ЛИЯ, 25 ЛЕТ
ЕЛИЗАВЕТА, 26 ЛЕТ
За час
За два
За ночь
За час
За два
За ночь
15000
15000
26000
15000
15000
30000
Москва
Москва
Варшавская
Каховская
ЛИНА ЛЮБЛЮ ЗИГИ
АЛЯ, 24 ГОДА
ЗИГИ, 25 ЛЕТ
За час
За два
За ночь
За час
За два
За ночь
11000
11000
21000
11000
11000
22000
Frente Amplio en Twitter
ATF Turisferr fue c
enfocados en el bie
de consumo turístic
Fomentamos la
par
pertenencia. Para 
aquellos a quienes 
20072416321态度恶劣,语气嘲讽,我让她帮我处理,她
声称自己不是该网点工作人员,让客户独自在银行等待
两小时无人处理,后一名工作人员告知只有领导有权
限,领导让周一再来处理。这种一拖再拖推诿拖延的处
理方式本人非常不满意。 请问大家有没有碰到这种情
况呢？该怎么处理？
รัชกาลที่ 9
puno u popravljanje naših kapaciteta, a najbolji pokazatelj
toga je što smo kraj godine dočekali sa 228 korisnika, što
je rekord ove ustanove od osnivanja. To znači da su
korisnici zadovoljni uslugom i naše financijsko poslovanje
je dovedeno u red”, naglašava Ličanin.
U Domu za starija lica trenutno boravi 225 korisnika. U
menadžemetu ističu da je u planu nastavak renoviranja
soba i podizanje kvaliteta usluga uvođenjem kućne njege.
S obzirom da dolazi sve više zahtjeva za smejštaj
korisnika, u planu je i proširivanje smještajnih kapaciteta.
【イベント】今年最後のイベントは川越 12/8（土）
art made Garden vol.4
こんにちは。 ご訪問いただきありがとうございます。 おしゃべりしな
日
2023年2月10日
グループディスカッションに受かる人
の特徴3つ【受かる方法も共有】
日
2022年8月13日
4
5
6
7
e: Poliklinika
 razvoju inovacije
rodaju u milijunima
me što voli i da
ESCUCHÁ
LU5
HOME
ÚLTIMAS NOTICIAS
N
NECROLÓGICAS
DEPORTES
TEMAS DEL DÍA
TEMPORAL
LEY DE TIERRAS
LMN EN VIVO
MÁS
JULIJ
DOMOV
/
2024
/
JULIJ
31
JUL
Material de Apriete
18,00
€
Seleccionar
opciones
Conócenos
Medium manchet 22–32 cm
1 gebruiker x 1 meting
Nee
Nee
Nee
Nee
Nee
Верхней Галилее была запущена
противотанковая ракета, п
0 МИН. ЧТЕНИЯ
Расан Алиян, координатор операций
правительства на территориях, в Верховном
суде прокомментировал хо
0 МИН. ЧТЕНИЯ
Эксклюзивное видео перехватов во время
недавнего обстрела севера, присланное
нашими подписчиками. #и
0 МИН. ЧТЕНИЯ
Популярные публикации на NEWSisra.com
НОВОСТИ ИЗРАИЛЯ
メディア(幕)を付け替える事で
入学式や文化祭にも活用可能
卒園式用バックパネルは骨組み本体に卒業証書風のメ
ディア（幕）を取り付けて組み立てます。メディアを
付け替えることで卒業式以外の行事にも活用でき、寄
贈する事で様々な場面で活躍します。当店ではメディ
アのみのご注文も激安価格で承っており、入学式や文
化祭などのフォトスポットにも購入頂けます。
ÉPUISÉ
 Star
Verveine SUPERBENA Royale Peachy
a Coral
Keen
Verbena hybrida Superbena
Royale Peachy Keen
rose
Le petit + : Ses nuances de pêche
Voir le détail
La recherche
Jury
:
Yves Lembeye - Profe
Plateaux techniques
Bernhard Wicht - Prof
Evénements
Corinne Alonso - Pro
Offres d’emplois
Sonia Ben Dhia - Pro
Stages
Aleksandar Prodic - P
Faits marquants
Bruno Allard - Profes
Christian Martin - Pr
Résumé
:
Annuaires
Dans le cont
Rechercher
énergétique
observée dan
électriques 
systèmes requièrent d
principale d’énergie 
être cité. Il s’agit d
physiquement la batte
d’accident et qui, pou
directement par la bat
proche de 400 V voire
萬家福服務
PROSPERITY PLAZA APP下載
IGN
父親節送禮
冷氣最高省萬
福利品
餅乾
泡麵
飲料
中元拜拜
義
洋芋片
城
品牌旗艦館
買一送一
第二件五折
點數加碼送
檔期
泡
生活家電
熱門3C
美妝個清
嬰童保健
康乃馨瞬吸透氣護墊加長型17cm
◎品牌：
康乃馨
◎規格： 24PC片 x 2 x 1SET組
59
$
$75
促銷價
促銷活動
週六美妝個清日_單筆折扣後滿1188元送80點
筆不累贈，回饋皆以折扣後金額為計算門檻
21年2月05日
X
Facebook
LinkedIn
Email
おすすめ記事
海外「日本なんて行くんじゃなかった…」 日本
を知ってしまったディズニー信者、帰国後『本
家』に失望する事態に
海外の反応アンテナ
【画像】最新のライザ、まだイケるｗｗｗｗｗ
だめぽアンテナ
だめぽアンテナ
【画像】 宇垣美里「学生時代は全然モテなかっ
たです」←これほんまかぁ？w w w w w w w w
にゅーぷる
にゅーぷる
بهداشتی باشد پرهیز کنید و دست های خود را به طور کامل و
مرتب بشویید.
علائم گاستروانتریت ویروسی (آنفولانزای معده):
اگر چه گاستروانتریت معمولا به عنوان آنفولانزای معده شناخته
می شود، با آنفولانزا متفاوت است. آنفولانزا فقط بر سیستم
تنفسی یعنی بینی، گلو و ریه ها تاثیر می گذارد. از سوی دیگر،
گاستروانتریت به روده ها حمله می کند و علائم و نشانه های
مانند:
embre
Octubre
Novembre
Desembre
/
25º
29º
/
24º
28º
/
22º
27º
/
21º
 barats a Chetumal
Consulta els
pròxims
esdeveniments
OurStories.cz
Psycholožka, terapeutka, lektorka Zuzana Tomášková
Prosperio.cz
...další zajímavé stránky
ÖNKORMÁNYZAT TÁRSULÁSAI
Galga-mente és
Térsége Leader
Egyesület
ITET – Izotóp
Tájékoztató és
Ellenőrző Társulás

WHAT IS REQUIRED:
Both the line containing "Расан Алиян, координатор операций" and the line containing "入学式や文化祭にも活用可能" belong in the answer. Print them and every line above that falls between them exactly, and no others.

TASK OUTPUT:
Расан Алиян, координатор операций
правительства на территориях, в Верховном
суде прокомментировал хо
0 МИН. ЧТЕНИЯ
Эксклюзивное видео перехватов во время
недавнего обстрела севера, присланное
нашими подписчиками. #и
0 МИН. ЧТЕНИЯ
Популярные публикации на NEWSisra.com
НОВОСТИ ИЗРАИЛЯ
メディア(幕)を付け替える事で
入学式や文化祭にも活用可能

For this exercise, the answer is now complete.